Over the last year I have been working one day per week in a busy walk-in clinic in which all physicians and staff use an EMR. As with any EMR-based practice, there are ongoing challenges associated with using technology effectively in a clinical setting. Some features of the EMR work well and others are mediocre. Working in the clinic serves a number of purposes. It allows me to keep up with current clinical practices and maintain my skills. It is also a useful reality check in terms of care delivery in an urban primary care centre irrespective of technology.
The intent of this article is not to examine the use of the EMR system in the clinic, but rather to provide my observations regarding use of the primary healthcare system by patients:
- There are a lot of patients who cannot find a family doctor. During every clinic shift I am asked by at least five patients whether I am accepting new patients. Working a single shift per week, I am not able to provide the type of comprehensive primary care and continuity this demands, so I decline. It is nationally estimated that five million Canadians cannot find a family doctor. This number feels realistic.
- Availability wins over quality 9 times out of 10. The number of patients who attend a multitude of walk-in clinics for their day-to-day care is astounding and has serious negative implications for the healthcare system. Even though many BC patients may identify one individual as their “family doctor”, they often see many other physicians in walk-in clinics for a variety of clinical problems including medication renewals, minor medical conditions, sensitive issues such as sexually transmitted infections, and — in some cases — for all of their medical care. Thus, the “family doctor” becomes the repository for reports, lab results, and specialist consults they had not ordered but are cc’d. This situation creates an increasing disjointed way to provide care. In a world of EMRs, it is not possible to provide a comprehensive summary of a patient’s medical care, as the information exists in multiple charts across multiple practices. Without the ability to link patients to providers (through accurate patient and provider registries), it is not possible to create the one-to-one relationship needed for successful use of patient portals and personal health records. The core information is generally incomplete.
- There is no accountability on the side of patients for over-use of the healthcare system. On numerous occasions, I have seen patients during my clinic shifts who have seen one or more primary care physicians for the same problem on the same day because they ‘did not like/trust’ the recommedations of the other physician(s). Not only is this a terrible waste of scarce healthcare resources, it also creates an administrative challenge for the practices. The first practice to submit a claim for the visit to the provincial payment agency (MSP) gets paid and the other claims submitted are rejected. While it is possible to request payment in situations that a patient has been doctor shopping, the process takes place after the fact and requires additional effort and explanation in order to get paid for providing a requested service.
- Some very sick people are receiving their primary care at walk-in clinics. I also find the severity of illness surprising for a number of patients. I have diagnosed patients with spontaneous pnemothorax, pulmonary emboli, and muscular dystrophy to mention a few conditions that I can recently recall. These individuals should be receiving their care in a setting that provides greater continuity. They are also difficult diagnoses to make, particularly in settings where the physician may be seeing a patient for the first time.

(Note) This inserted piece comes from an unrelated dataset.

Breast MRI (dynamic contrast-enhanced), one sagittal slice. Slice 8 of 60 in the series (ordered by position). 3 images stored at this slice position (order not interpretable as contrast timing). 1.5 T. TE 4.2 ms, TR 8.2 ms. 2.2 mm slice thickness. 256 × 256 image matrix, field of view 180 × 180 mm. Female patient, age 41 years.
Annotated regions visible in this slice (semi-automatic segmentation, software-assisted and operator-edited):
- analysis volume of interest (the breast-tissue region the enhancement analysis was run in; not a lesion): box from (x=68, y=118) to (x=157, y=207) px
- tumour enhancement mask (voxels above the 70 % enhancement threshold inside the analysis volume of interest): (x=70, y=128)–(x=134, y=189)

An EMR helps if a historical record exists for that patient.
Bottom line — we can implement EMRs and a wide range of information technologies in medical practices, but there are policy, utilization, and access issues that are fundamental in an efficiently functioning healthcare system. These issues (and I have listed just a small number) are barriers to effective use of health IT. While it may not be possible to “fix” the broken system, there appears to be a lack of recognition that these problems exist. We have to do a deep dive into the problems, optimize the delivery of care, and then apply technology to these improved business processes.
The alternative, as Bill Gates once stated, is as follows:
“The first rule of any technology used in a business is that automation applied to an efficient operation will magnify the efficiency. The second is that automation applied to an inefficient operation will magnify the inefficiency.”